Griffith University researchers have collaborated on a research project to help reading professionals lift literacy rates in students.
Associate Professor Marleen Westerveld from the Griffith Institute for Educational Research, Professor Georgina Barton from the University of Southern Queensland, Dr Rebecca Armstrong from the University of Queensland and Jennifer Peach from the Reading Centre developed a five-step assessment to intervention framework to help professionals involved in the teaching of reading understand what is involved in successful reading.

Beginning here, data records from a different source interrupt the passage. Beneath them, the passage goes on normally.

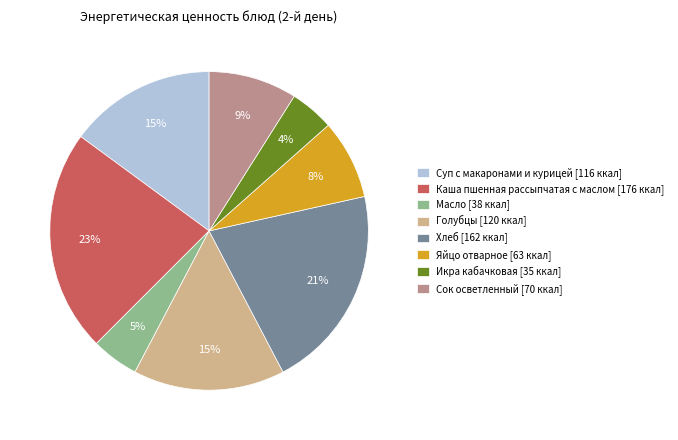

Does any single category account for the majority?

No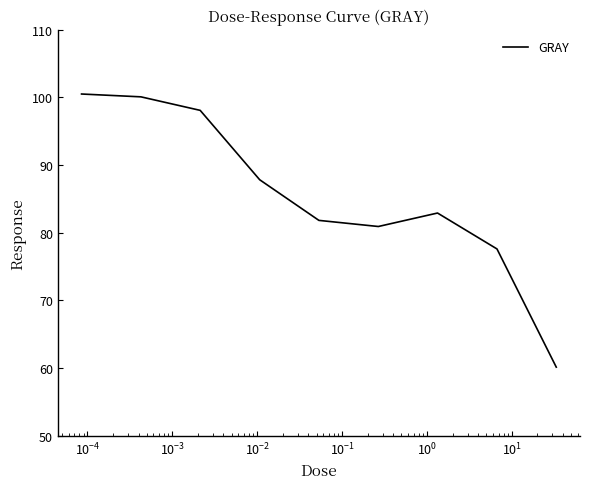

True or false: there are more than 2 points higher than both neighbors.

False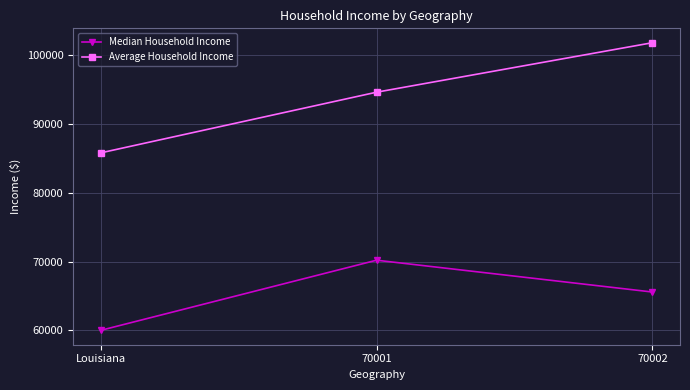

Does the chart display data point markers on the line(s)?

Yes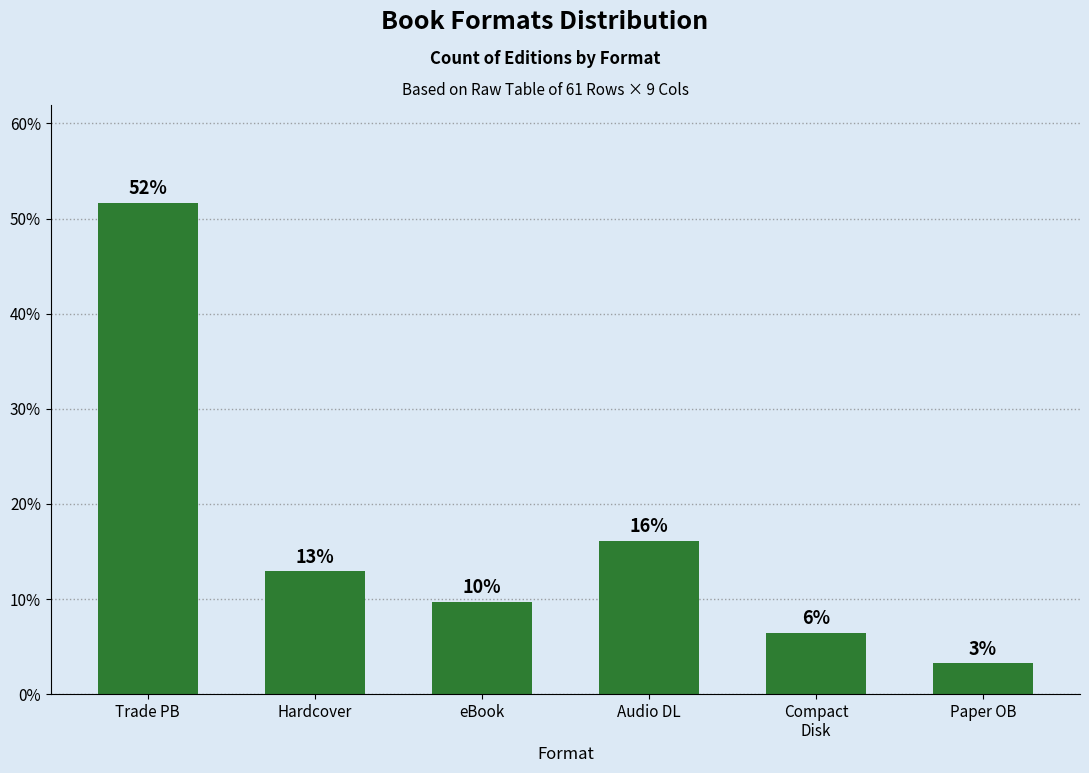

The chart shows a value of 5.1 at Paper OB. True or false?

False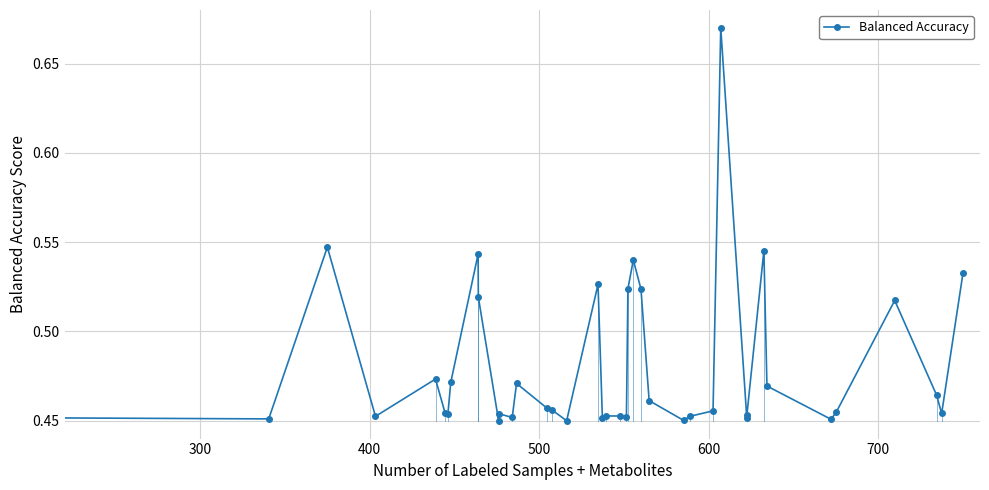

What is the sum of all values?

19.2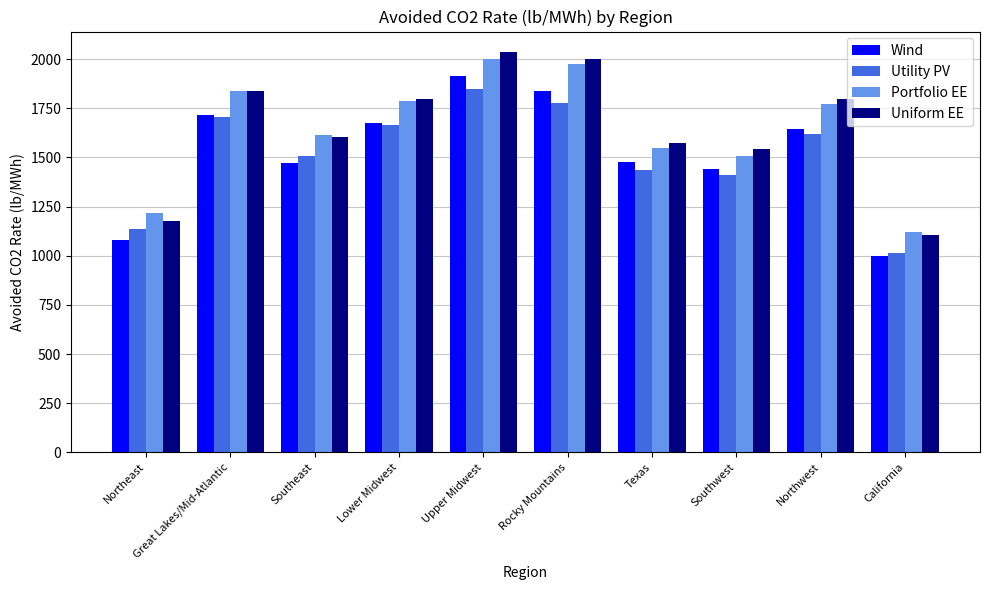

What is the label of the 4th bar from the right?

Texas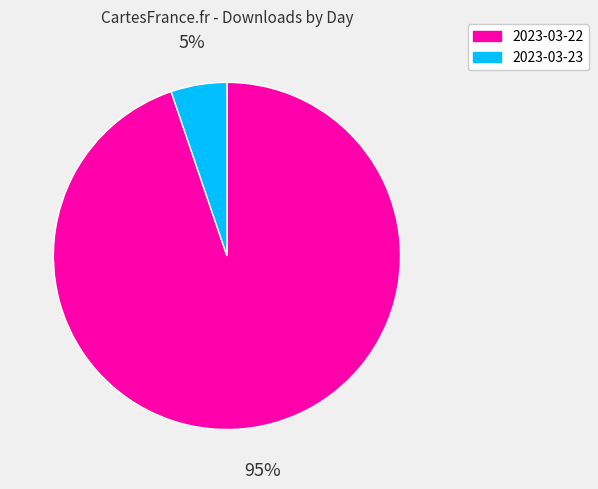

Which category has the smallest portion of the pie?

2023-03-23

It also explains why some students struggle with reading, and how to initiate targeted, evidence-based support and intervention.
“The comparatively low levels of reading performance of Australian primary students compared to international benchmarks has been high on the agenda of policy-makers and education professionals for many years,’’ Associate Professor Westerveld said.

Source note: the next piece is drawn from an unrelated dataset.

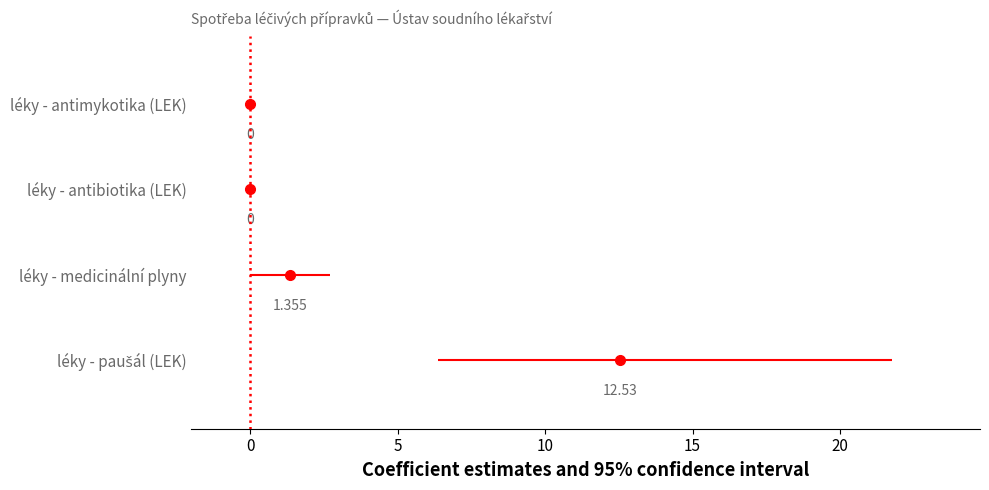

Which series changed the most between −5 and 0?

léky - paušál (LEK)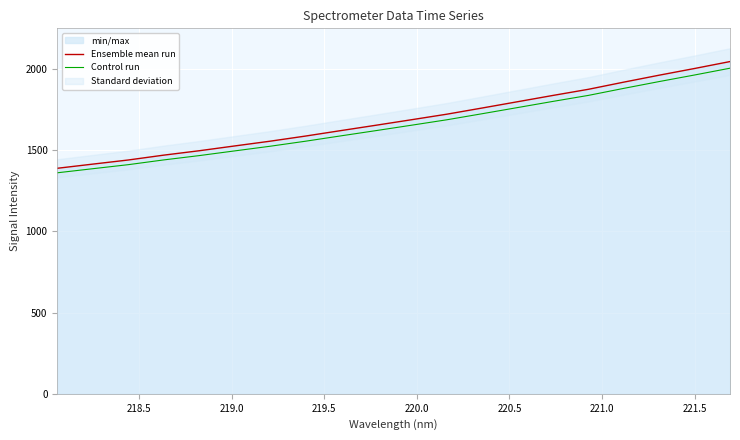

True or false: Control run and Ensemble mean run intersect in this chart.

False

“Successful reading is linked to academic success, socio-emotional wellbeing, and employment outcomes.”
“And although there is strong research evidence on how children acquire and develop their reading skills and on what successful intervention looks like for struggling readers, many educators have trialled a one-size-fits-all approach to lift student outcomes or simply implemented strategies they feel confident using.
“Our knowledge translation project aimed to bridge that gap by using a clearly defined theoretical framework.”
Using an education — speech pathology collaborative practice model, the researchers implemented the five-step assessment to intervention approach, over a three-year-period, across two cohorts of students in a primary school and documented the process in an easily accessible publication.
“Reading Success in the Primary Years offers valuable insights for educators, speech pathologists, researchers, and pre-service teacher education students committed to lifting student reading outcomes in Australia and overseas,” Associate Professor Westerveld said.
Since publication in late May it has been downloaded 22,000 times.
“We hope this research will contribute to the use of evidence-based assessment and intervention practices in schools to ensure better reading outcomes.”